Justice, Legal and Parliamentary Affairs Permanent Secretary Mrs Vimbai Nyemba told The Herald that following the passage of the Death Penalty Abolition Act, a stakeholder coordination meeting was held in February to develop an action plan for resentencing individuals.

“The Zimbabwe Prisons and Correctional Service provided the Judicial Service Commission with 21 records, which included information on 48 inmates on death row,” she said.

“This submission is intended to facilitate the review and resentencing process for these individuals.”

The inmates were convicted of murder under aggravating circumstances, including premeditation, extreme violence or the loss of life involving vulnerable individuals such as children or older adults.
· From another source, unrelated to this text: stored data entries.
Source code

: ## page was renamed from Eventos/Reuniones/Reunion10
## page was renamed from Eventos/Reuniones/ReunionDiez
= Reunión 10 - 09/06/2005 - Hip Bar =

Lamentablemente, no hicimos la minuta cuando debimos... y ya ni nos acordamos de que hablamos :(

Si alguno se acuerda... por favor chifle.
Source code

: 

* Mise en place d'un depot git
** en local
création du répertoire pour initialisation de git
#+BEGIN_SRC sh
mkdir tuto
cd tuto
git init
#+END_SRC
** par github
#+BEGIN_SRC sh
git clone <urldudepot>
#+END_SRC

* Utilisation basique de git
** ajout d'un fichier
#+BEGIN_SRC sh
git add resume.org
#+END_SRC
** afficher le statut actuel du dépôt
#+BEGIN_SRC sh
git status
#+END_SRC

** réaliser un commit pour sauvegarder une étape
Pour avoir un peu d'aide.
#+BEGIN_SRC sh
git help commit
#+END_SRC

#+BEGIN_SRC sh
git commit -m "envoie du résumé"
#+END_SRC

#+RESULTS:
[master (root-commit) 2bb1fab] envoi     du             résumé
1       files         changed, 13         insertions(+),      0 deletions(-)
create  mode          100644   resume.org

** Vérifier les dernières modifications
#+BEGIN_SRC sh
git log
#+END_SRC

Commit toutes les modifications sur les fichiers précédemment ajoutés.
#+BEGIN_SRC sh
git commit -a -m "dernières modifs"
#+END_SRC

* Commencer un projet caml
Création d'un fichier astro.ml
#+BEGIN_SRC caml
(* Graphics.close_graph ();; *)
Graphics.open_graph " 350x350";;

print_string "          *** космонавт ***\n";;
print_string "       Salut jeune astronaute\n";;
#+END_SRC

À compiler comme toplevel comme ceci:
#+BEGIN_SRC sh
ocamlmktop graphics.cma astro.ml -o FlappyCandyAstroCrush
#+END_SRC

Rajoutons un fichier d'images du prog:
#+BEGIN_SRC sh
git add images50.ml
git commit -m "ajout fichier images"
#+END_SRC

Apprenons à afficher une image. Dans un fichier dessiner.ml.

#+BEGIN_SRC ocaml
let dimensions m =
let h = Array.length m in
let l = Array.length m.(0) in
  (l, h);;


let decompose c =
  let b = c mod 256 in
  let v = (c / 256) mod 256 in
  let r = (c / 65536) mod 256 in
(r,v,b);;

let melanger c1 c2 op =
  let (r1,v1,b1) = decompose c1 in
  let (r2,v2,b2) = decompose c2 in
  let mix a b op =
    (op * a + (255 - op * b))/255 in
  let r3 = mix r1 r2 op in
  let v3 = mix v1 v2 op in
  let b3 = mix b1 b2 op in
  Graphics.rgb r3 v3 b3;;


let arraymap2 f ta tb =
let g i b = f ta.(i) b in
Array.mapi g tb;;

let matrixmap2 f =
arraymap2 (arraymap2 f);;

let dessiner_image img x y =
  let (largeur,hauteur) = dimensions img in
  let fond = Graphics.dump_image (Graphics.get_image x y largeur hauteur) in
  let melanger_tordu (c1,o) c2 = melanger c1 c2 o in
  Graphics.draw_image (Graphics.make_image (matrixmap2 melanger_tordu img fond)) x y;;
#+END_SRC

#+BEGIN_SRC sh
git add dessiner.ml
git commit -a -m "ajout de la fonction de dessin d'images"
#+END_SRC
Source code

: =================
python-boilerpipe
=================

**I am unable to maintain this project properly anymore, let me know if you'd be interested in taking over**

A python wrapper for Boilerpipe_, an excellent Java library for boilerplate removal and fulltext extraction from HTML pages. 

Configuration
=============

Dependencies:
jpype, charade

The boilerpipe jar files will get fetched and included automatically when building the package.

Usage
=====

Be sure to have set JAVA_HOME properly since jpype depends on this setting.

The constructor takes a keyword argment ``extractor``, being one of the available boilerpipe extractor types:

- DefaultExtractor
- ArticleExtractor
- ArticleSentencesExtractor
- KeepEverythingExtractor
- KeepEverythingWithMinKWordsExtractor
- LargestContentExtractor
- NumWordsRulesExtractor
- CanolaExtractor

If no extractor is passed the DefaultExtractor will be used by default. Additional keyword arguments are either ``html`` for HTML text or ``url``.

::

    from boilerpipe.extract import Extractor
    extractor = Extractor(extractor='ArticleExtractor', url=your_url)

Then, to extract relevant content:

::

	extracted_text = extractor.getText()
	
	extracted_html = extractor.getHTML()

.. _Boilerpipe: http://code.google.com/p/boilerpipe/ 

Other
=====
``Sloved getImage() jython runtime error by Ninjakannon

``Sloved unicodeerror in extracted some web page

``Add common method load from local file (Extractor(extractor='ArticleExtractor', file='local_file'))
Mrs Nyemba said the High Court was actively working to finalise all cases and progress was being made.

“Out of these cases, 19 remain pending resolution, while 29 inmates have been resentenced and received a range of alternative penalties,” she said.
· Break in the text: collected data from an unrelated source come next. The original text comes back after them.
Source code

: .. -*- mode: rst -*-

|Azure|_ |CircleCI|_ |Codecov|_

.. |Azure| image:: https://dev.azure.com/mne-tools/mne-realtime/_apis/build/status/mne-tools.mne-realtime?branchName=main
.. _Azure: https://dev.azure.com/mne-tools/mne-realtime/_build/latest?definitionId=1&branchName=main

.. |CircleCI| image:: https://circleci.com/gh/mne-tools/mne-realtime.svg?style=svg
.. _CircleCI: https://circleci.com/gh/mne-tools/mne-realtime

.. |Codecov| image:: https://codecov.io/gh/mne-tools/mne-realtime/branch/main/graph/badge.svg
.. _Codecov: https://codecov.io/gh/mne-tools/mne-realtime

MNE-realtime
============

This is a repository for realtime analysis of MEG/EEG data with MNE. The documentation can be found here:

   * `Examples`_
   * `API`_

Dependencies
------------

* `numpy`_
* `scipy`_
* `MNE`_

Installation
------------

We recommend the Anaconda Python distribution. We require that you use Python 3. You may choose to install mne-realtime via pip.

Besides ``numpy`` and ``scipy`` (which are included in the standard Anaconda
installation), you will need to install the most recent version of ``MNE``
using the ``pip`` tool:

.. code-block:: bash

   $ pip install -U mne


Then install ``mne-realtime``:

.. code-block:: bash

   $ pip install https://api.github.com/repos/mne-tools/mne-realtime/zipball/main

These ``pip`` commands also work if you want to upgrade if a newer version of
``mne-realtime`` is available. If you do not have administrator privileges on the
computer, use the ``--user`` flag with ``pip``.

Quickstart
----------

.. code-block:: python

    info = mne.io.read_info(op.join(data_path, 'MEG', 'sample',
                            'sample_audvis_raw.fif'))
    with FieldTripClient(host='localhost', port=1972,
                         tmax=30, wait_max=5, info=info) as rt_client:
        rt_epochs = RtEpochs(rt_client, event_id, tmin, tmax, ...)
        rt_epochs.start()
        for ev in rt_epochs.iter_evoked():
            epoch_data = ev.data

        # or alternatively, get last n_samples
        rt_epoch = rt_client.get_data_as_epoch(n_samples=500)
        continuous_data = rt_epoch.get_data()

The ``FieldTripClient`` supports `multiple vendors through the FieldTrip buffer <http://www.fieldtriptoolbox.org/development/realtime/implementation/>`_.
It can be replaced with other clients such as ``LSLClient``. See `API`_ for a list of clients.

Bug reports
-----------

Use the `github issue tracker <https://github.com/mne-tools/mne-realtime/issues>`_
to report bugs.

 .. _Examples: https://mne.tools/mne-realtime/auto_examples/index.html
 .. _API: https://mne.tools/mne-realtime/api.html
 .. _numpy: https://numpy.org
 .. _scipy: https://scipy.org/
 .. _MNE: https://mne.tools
“These sentences differ considerably, including options such as extended custodial terms and life imprisonment, based on the unique circumstances of each case.

“At present, there are still 19 inmates whose situations remain unresolved.”

Abolition of the death sentence, she added, marked a deliberate shift from a punitive and retributive justice system to a more rehabilitative approach.

“The abolition of the death penalty represents a significant and progressive advancement for Zimbabwe, which had previously maintained a moratorium on executions,” said Mrs Nyemba.

“The Constitution of 2013 had partially terminated the application of the death penalty, limiting its enforcement to instances of murder under aggravating circumstances.

“Notably, the imposition of this sentence was prohibited for women, individuals under the age of 21 at the time the offence was committed and those over 70 years of age.

“The complete abolition of the death penalty finalises this reform and highlights the importance of the right to life, as well as the promotion and protection of the rights to equality, human dignity and freedom from torture, cruel, inhuman or degrading treatment or punishment, among other fundamental rights.”

Mrs Nyemba said Zimbabwe’s decision aligns with international and regional calls for the abolition of capital punishment.

“By abolishing this practice, Zimbabwe contributes to the global discourse against capital punishment, thereby encouraging other member states to consider similar actions,” she said.

“The Act has amended various provisions within the Criminal Procedure and Evidence Act, the Criminal Law Codification and Reform Act, the Genocide Act, the Geneva Conventions Act and the Defence Act.”

Mrs Nyemba said individuals previously sentenced to death represented a risk to society.

“These individuals have committed serious crimes that our judicial system has deemed so severe that they do not warrant mercy,” she said.

“The State is committed to upholding its principles and distinguishing itself from such unacceptable behaviour. While we support the pursuit of leniency, it is crucial to recognise the gravity of the actions committed by these individuals.”

Since independence, the country has carried out 105 executions, with the last one being conducted in July 2005.